Queensland’s first ever Chief Aboriginal and Torres Strait Islander Health Officer has been welcomed to her historic role with a traditional smoking ceremony this morning.
Starting today, Haylene Grogan will lead the newly created Aboriginal and Torres Strait Islander Health Division, which will drive efforts to improve health equity and outcomes for First Nation Queenslanders.
Deputy Premier, Treasurer and Minister for Aboriginal and Torres Strait Islander Partnerships Jackie Trad today welcomed Ms Grogan to the role.
“This is an historic occasion because Queensland has never before had a Chief Aboriginal and Torres Strait Islander Health Officer,” Ms Trad said.
“This role will lead the development and delivery of Queensland Health’s Aboriginal and Torres Strait Islander policies and programs – making real changes to close the health gap.

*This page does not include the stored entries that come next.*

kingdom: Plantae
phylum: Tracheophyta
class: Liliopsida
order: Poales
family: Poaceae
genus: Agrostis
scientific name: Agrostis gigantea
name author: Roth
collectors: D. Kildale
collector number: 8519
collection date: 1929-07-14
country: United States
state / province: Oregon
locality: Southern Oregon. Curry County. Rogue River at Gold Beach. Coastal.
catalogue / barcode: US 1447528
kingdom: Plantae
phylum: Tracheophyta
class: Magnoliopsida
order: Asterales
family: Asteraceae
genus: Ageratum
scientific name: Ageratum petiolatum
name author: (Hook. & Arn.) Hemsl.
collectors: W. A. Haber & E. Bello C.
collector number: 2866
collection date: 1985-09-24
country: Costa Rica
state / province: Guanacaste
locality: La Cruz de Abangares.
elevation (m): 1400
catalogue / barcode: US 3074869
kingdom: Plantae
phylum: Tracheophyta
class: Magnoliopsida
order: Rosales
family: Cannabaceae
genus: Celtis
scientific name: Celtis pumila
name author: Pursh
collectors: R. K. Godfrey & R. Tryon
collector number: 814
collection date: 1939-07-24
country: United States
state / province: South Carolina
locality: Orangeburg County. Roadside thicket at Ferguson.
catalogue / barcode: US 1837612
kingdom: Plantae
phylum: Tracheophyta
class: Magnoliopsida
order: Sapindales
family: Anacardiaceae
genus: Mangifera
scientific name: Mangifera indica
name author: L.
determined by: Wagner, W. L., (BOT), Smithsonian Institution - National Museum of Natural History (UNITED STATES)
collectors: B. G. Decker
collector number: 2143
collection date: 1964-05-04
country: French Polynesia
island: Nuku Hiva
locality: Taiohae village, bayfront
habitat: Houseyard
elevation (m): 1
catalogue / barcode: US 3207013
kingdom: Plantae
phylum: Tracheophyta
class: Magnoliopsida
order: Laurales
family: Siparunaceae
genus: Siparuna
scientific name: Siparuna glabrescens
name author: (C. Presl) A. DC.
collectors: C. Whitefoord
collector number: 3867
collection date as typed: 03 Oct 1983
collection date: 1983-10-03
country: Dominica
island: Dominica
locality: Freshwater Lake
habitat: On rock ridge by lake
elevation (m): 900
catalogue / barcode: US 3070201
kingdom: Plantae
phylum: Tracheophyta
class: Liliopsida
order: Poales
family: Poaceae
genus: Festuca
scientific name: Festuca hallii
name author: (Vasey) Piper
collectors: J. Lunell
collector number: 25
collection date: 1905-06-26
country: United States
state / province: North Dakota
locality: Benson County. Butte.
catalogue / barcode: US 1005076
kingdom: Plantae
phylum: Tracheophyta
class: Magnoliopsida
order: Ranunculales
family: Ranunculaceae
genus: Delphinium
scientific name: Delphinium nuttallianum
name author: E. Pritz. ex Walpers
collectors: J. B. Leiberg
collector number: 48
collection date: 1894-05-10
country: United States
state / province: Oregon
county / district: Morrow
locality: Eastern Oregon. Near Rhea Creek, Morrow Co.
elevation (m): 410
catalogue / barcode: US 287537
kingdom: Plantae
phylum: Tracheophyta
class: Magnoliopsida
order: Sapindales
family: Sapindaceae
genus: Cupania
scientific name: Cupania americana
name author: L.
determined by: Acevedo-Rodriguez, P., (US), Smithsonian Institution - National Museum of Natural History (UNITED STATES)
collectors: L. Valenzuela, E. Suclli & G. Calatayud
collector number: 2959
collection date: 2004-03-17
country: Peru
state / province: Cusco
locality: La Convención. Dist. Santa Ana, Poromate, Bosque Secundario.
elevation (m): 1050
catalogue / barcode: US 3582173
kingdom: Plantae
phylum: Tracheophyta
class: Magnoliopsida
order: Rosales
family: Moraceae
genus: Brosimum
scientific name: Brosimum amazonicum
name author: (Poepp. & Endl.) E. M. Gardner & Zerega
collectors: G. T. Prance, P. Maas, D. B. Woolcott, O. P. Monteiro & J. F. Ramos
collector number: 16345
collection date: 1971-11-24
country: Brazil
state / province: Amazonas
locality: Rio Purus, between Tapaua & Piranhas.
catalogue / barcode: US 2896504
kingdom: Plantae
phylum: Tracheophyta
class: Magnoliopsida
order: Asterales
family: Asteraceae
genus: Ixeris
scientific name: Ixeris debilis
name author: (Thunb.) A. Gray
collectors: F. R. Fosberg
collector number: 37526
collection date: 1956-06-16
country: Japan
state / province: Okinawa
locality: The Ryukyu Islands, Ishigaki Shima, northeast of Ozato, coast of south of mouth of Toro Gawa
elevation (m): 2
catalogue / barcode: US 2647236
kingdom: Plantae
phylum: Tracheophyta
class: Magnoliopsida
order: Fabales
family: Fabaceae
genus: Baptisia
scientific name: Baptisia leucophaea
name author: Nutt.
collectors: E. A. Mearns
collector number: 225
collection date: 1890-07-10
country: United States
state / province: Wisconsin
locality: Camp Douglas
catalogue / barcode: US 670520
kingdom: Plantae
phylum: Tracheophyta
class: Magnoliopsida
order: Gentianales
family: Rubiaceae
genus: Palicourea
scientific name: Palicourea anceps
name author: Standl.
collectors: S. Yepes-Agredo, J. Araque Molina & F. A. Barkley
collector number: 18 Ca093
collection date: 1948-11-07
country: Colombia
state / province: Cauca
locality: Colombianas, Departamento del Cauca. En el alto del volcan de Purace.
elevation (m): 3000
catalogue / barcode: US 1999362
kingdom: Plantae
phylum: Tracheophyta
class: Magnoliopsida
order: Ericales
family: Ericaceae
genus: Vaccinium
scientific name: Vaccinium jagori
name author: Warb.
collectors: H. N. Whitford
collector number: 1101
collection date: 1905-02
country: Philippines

“I congratulate Haylene on her appointment. She is an accomplished leader and a passionate advocate with a wealth of experience in the health sector.”
Minister for Health and Ambulance Services Steven Miles said the role would also be a champion for Queensland’s Aboriginal and Torres Strait Islander health workforce.
“The new Chief Aboriginal and Torres Strait Islander Health Officer will hit the ground running, embarking on a state-wide tour to get a firm grasp of the issues facing First Nation Queenslanders,” Mr Miles said.
“I look forward to working with her and the new health division to improve health equity and outcomes for First Nation Queenslanders.”
The Queensland Government greeted Ms Grogan with a traditional Welcome to Country, a smoking ceremony and performance by the Mabuyag Dance Group.
A proud Kuku Yalanji and Tagalaka woman, Ms Grogan began her health career with the community-controlled Wuchopperen Health Service in Cairns in 1982.
She has since held senior positions in the federal and state governments, including in Queensland Health, in roles encompassing service delivery, policy development, program implementation and project management.
“To say I’m honoured to become Queensland’s first Chief Aboriginal and Torres Strait Islander Health Officer is an understatement,” Ms Grogan said.
“This is a wonderful opportunity and privilege for me to apply my skills and experience to make a positive impact on Queensland’s Aboriginal and Torres Strait Islander health sector with the Queensland Aboriginal and Torres Strait Islander community and the broader health sector in Queensland.
“My first priority, in the initial months, will be to visit communities across the state to speak with local residents, health staff and other key stakeholders to understand the most urgent issues facing Aboriginal and Torres Strait people.
“Although I already have a strong knowledge of Aboriginal and Torres Strait Islander health issues, I want to make sure I hear from the people who rely on our services and my colleagues on the frontline who deliver health care.”
Ms Grogan has held senior roles in representative bodies including the: National Aboriginal and Torres Strait Islander Health Officials; National Aboriginal and Torres Strait Islander Health Equality Council; Public Service Commissioner’s Indigenous Reference Group; and Queensland Health Training Advisory Council to the Minister.
She also comes with experience across the public sector in Aboriginal policy reforms relating to economic prosperity, procurement, planning, land, cultural heritage, and languages.